Estrelas, ao longo de bilhões de anos, passam por transformações dramáticas, desde a expansão até o colapso em remanescentes densos. Um estudo recente sugere que os campos magnéticos podem se fossilizar dentro das estrelas, persistindo através de cada estágio de evolução e emergindo na superfície de seus restos espectrais. Esta descoberta lança nova luz sobre a evolução estelar e o papel dos campos magnéticos nesse processo.
Descoberta Sobre Campos Magnéticos em Estrelas
Pesquisadores do Instituto de Ciência e Tecnologia da Áustria, liderados por Lukas Einramhof e Lisa Bugnet, investigaram a presença de campos magnéticos em gigantes vermelhas e anãs brancas. A pesquisa conecta observações de magnetismo em anãs brancas, remanescentes densos de estrelas como o Sol, com detecções recentes de magnetismo em gigantes vermelhas. A pesquisa sugere que os campos magnéticos podem sobreviver à morte estelar, emergindo na superfície dos remanescentes.
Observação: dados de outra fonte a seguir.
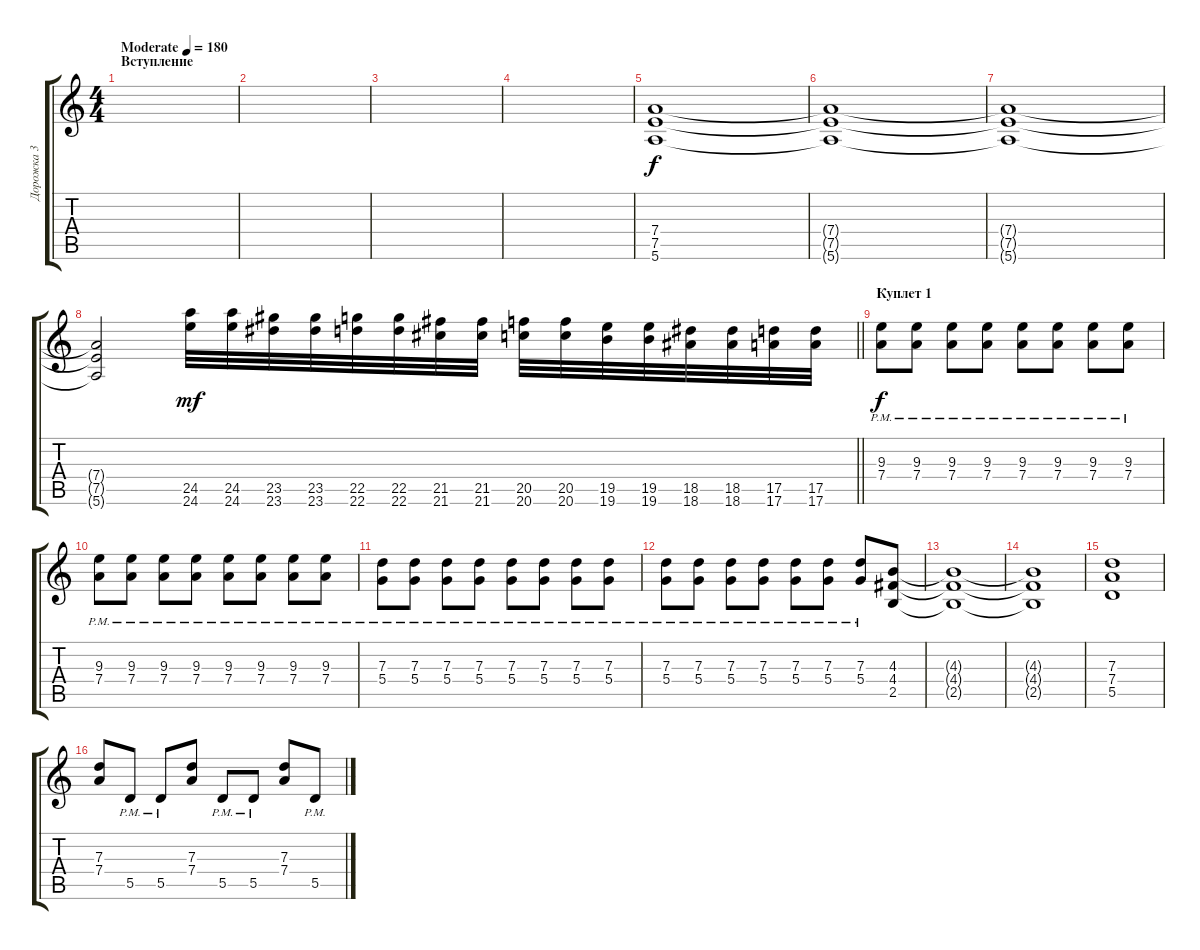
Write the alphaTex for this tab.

\track ("Дорожка 3" "Дорожка 3") {instrument overdrivenguitar}
\staff {score tabs}
\tuning (E4 B3 G3 D3 A2 E2) {hide}
\ts (4 4)
\section ("" "Вступление")
\tempo (180 "Moderate")
\clef g2
\ks c
|
|
|
|
(7.4 7.5 5.6).1 |
(7.4{t} 7.5{t} 5.6{t}).1 |
(7.4{t} 7.5{t} 5.6{t}).1 |
\barLineRight lightlight
(7.4{t} 7.5{t} 5.6{t}).2 (24.5 24.6).32{dy mf} (24.5 24.6).32 (23.5 23.6).32 (23.5 23.6).32 (22.5 22.6).32 (22.5 22.6).32 (21.5 21.6).32 (21.5 21.6).32 (20.5 20.6).32 (20.5 20.6).32 (19.5 19.6).32 (19.5 19.6).32 (18.5 18.6).32 (18.5 18.6).32 (17.5 17.6).32 (17.5 17.6).32 |
\section ("" "Куплет 1")
(9.3{pm} 7.4{pm}).8{dy f} (9.3{pm} 7.4{pm}).8 (9.3{pm} 7.4{pm}).8 (9.3{pm} 7.4{pm}).8 (9.3{pm} 7.4{pm}).8 (9.3{pm} 7.4{pm}).8 (9.3{pm} 7.4{pm}).8 (9.3{pm} 7.4{pm}).8 |
(9.3{pm} 7.4{pm}).8 (9.3{pm} 7.4{pm}).8 (9.3{pm} 7.4{pm}).8 (9.3{pm} 7.4{pm}).8 (9.3{pm} 7.4{pm}).8 (9.3{pm} 7.4{pm}).8 (9.3{pm} 7.4{pm}).8 (9.3{pm} 7.4{pm}).8 |
(7.3{pm} 5.4{pm}).8 (7.3{pm} 5.4{pm}).8 (7.3{pm} 5.4{pm}).8 (7.3{pm} 5.4{pm}).8 (7.3{pm} 5.4{pm}).8 (7.3{pm} 5.4{pm}).8 (7.3{pm} 5.4{pm}).8 (7.3{pm} 5.4{pm}).8 |
(7.3{pm} 5.4{pm}).8 (7.3{pm} 5.4{pm}).8 (7.3{pm} 5.4{pm}).8 (7.3{pm} 5.4{pm}).8 (7.3{pm} 5.4{pm}).8 (7.3{pm} 5.4{pm}).8 (7.3{pm} 5.4{pm}).8 (4.3 4.4 2.5).8 |
(4.3{t} 4.4{t} 2.5{t}).1 |
(4.3{t} 4.4{t} 2.5{t}).1 |
(7.3 7.4 5.5).1 |
(7.3 7.4).8 5.5{pm}.8 5.5{pm}.8 (7.3 7.4).8 5.5{pm}.8 5.5{pm}.8 (7.3 7.4).8 5.5{pm}.8
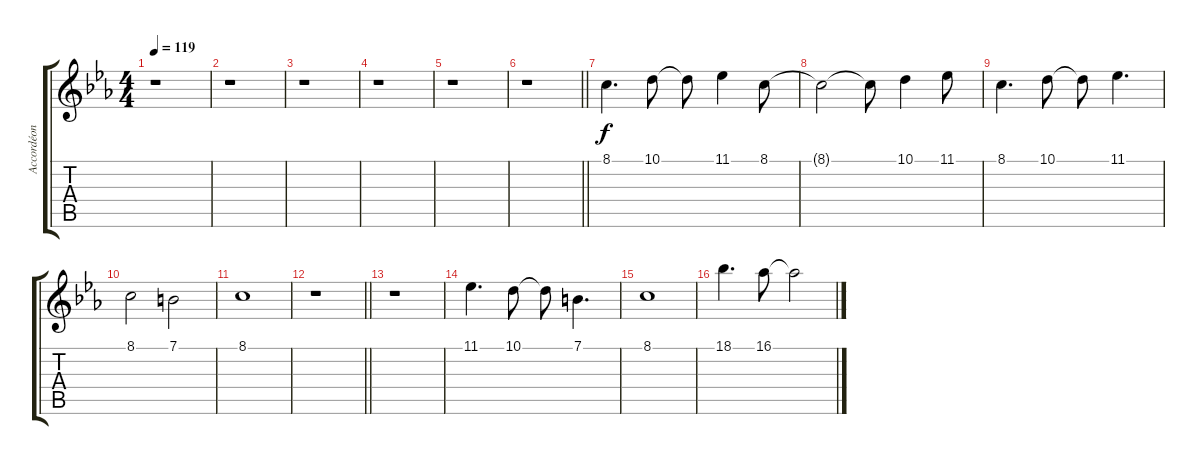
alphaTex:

\track ("Accordéon" "Accordéon") {instrument accordion}
\staff {score tabs}
\tuning (E4 B3 G3 D3 A2 E2) {hide}
\ts (4 4)
\tempo 119
\clef g2
\ks eb
r.1{dy f} |
r.1 |
r.1 |
r.1 |
r.1 |
\barLineRight lightlight
r.1 |
8.1.4{d} 10.1.8 10.1{t}.8 11.1.4 8.1.8 |
8.1{t}.2 8.1{t}.8 10.1.4 11.1.8 |
8.1.4{d} 10.1.8 10.1{t}.8 11.1.4{d} |
8.1.2 7.1.2 |
8.1.1 |
\barLineRight lightlight
r.1 |
r.1 |
11.1.4{d} 10.1.8 10.1{t}.8 7.1.4{d} |
8.1.1 |
18.1.4{d} 16.1.8 16.1{t}.2
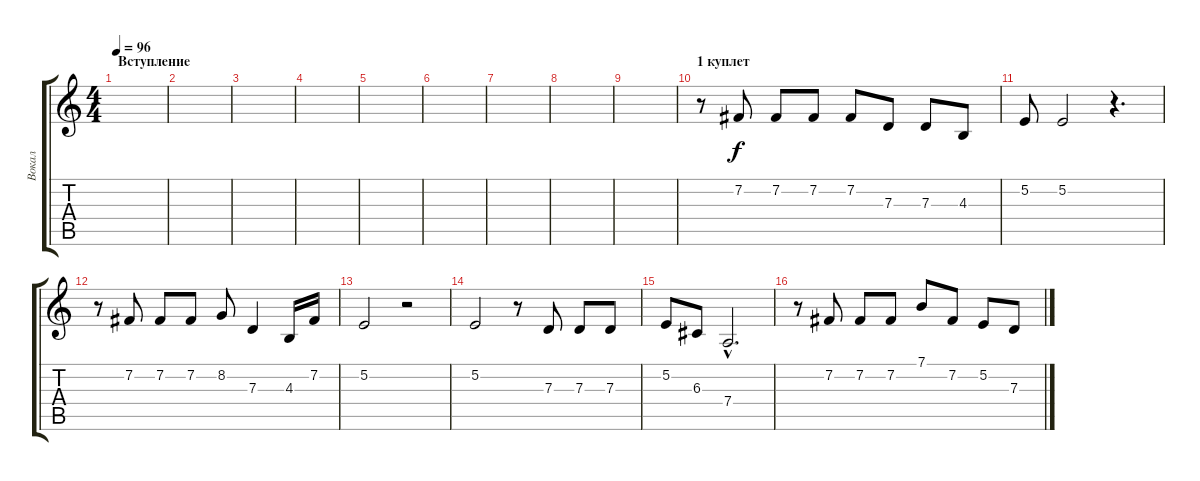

Asterossismologia: A Chave para o Interior Estelar
A asterossismologia, estudo das oscilações estelares, tem permitido aos astrônomos sondar o interior das estrelas de maneira inédita. Assim como terremotos revelam a estrutura interna da Terra, as oscilações nas superfícies estelares fornecem informações sobre o que ocorre em seu interior. Utilizando dados asterossísmicos de gigantes vermelhas, a equipe construiu modelos teóricos para testar a viabilidade de um campo magnético único sobreviver desde a juventude estelar até o estágio de remanescente frio.
Modelos Teóricos e Simulações
Os modelos desenvolvidos indicam que campos magnéticos formados no início da vida estelar não se concentram no núcleo, mas formam estruturas em forma de concha ao redor dele. Estas estruturas persistem durante a fase de gigante vermelha, a perda da camada externa e o colapso final em uma anã branca. Com o tempo, enquanto o remanescente esfria, esses campos antigos migram para a superfície, revelando o magnetismo fóssil preservado.
Implicações para a Evolução Estelar
A possibilidade de que campos magnéticos sobrevivam ao longo de toda a vida estelar pode ter implicações significativas para a evolução das estrelas. Se os campos magnéticos realmente influenciam a evolução estelar, eles poderiam afetar processos como a mistura de hidrogênio das camadas externas para o núcleo, potencialmente estendendo a vida das estrelas. A descoberta levanta questões sobre o futuro do Sol, que eventualmente se tornará uma gigante vermelha e, posteriormente, uma anã branca.

A pesquisa sobre o magnetismo estelar abre novas perspectivas para o entendimento da evolução das estrelas e o papel dos campos magnéticos nesse processo. Com o avanço das técnicas de asterossismologia, espera-se que novas descobertas possam aprofundar o conhecimento sobre a influência do magnetismo na vida estelar.